DOCUMENT EXTRACT:
⟨
Abstract:
A spring powered switching mechanism in which the energy required to complete switching is stored in a spring (or springs) which are constrained in a &#34;cocked&#34; or stressed condition by a fuse wire. The fuse wire has the characteristic of having a relative flat coefficient of resistivity over a large temperature range. The mechanism is operative to close (or open) electrical circuits permanently upon receipt of the appropriate electrical signal to the &#34;fuse&#34; or &#34;bridge&#34; wire which is caused to break as a result of the receipt of the electrical signal.

Description:
BACKGROUND 
     1. Field of the Invention. 
     A switching mechanism which selectively shorts (or opens) an electrical circuit, in general, and, more particularly, a spring-powered switching mechanism which is capable of one-shot operation under specified conditions over a long period of time. 
     2. Prior Art. 
     There are many switching mechanisms for electrical circuits which are well known in the prior art. Many of these switching mechanisms are electromechanical in nature, such as relays or the like. Also, many of these electromechanical switching mechanisms are &#34;one-shot&#34; devices such as latching relays or the like. That is, upon the application of a control signal, the &#34;one-shot&#34; switching mechanism is triggered into a prescribed position or condition. Typically, in the case of latching relays or the like, the position or condition of the device is altered (to the original condition) by the application of a different (or further) control signal. 
     In addition, there are other well known switching mechanisms for electrical circuits which are known in the art. For instance, many of these switching devices are of the semiconductor type. Likewise, there are other types of switching mechanisms which are capable of operating only on relatively small voltage, current and/or power signals. Consequently, these switching mechanisms have somewhat limited capabilities and applications. 
     Also, there are situations wherein a remote or hostile environment is involved. In this case, the switching mechanism must be capable of reliable operation over a long period of time, for example years, in the remote or hostile environment. In this type of arrangement, the switching mechanism which is disposed in the remote or hostile environment must be adapted for utilization in a particular application on a high reliability basis. 
     Examples of such hostile or remote environments are in outer space, underwater, and underground applications combined with extremes of temperatures and pressures or the like. In these cases, it is frequently required to use electrical circuits which are provided in substantial numbers and/or substantial redundancy. In this case, it is possible to use switching mechanisms to control the operation of the circuit by selectively shorting (or disconnecting) certain redundant circuitry in order to reduce power consumption, delete defective circuitry, replace defective circuitry with operable circuitry, or merely alter the configuration of the circuitry. 
     One such application is the circuitry used in devices which convert solar energy to electrical energy in space vehicles. In this case, a plurality of solar energy storage or conversion circuits and/or devices are connected in appropriate series and parallel circuit arrangements. 
     It is possible to detect and determine whether or not each individual electrical or solar energy storage or conversion circuit is operating properly. This can be accomplished through remote telemetry or the like. Upon an indication that one or more of the solar energy storage or conversion circuits (or cells) is defective, it is highly desirable to excise the defective cell from the overall circuit or panel in order to prevent unnecessary shorting, loading or the like.
⟩
TASKS TO CARRY OUT:
a. In the patent text, what holds the spring or springs in the cocked or stressed condition?
b. Print the stretch of the patent text from "In addition, there" through "high reliability basis.".
c. Carry on the patent text, starting after its last sentence.
The listing after this text comes from a separate source.

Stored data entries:
⟨
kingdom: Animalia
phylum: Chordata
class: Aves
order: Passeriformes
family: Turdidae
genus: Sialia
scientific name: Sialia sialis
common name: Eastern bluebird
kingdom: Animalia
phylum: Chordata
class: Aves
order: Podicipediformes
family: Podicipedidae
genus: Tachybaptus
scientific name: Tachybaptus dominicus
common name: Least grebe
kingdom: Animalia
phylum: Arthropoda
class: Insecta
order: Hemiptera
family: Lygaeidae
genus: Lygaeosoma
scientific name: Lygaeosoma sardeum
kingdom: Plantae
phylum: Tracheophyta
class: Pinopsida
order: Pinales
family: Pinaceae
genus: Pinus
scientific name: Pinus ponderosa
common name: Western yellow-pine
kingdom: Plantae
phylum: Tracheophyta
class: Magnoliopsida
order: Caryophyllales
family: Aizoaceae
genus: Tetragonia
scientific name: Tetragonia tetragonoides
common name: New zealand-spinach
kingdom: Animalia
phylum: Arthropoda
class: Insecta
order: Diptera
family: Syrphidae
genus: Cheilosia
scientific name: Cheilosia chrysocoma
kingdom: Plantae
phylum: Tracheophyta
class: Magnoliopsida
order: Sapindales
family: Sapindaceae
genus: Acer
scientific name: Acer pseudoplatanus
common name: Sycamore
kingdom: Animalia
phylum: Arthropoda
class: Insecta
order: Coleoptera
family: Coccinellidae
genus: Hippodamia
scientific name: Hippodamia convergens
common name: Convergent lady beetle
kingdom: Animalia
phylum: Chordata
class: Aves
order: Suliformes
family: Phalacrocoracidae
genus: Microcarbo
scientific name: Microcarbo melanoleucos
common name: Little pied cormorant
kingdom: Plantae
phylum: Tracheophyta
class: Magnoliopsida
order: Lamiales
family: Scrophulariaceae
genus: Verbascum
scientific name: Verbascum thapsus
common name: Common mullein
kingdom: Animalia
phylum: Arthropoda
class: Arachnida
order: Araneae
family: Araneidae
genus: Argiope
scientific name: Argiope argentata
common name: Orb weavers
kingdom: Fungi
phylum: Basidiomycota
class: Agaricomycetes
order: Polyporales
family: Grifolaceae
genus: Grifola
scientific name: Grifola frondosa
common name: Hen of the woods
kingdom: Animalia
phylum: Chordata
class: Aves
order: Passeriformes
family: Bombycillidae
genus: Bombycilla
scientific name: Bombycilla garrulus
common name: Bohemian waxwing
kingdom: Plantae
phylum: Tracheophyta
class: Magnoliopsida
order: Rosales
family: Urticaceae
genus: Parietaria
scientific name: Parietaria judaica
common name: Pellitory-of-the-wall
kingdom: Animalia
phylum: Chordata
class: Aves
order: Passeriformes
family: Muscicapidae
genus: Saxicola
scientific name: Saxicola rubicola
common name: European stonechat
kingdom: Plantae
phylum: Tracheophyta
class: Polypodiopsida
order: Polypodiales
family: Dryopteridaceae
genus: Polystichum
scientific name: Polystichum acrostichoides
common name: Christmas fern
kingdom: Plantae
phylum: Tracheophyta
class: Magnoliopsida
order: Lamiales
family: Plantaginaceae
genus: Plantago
⟩
RESULTS OF THE TASKS:
a. A fuse wire.

b.
In addition, there are other well known switching mechanisms for electrical circuits which are known in the art. For instance, many of these switching devices are of the semiconductor type. Likewise, there are other types of switching mechanisms which are capable of operating only on relatively small voltage, current and/or power signals. Consequently, these switching mechanisms have somewhat limited capabilities and applications. 
     Also, there are situations wherein a remote or hostile environment is involved. In this case, the switching mechanism must be capable of reliable operation over a long period of time, for example years, in the remote or hostile environment. In this type of arrangement, the switching mechanism which is disposed in the remote or hostile environment must be adapted for utilization in a particular application on a high reliability basis.

c.
     A simple but effective method of effecting this excising of the defective cells is to provide suitable short or shunt circuits which selectively bypass these cells or merely disconnect the cells from the remainder of the cells. 
     Thus, it is highly desirable to have a switching mechanism which can effect this switch operation on a high reliability basis after a potentially long time period. 
     For example, a space vehicle or satellite may be in orbit for a number of years before a solar cell or panel becomes defective. Then, and only then, is it desirable (or necessary) to remove the defective unit from the circuit. Consequently, the switching mechanism must then operate reliably. 
     Moreover, it is also as important that the switching mechanism, after operation to effect the shorting (or disconnection) of the circuit, is capable of remaining in the new position indefinitely. Otherwise, if the switching mechanism should revert to the original condition, the defective unit comes back into play, thereby causing improper operation. 
     SUMMARY OF THE INSTANT INVENTION 
     A switching mechanism or switch assembly which is adapted to operate as a highly reliable, one-shot switch device. The switch includes at least two stationary terminals which are separated by a small gap. The small gap is, selectively, bridged by a spring driven, moving contact. The moving contact is, preferably, V-shaped to engage the two stationary terminals and, thus, bridge the gap therebetween. A spring mechanism is used to selectively move or drive the moving contact.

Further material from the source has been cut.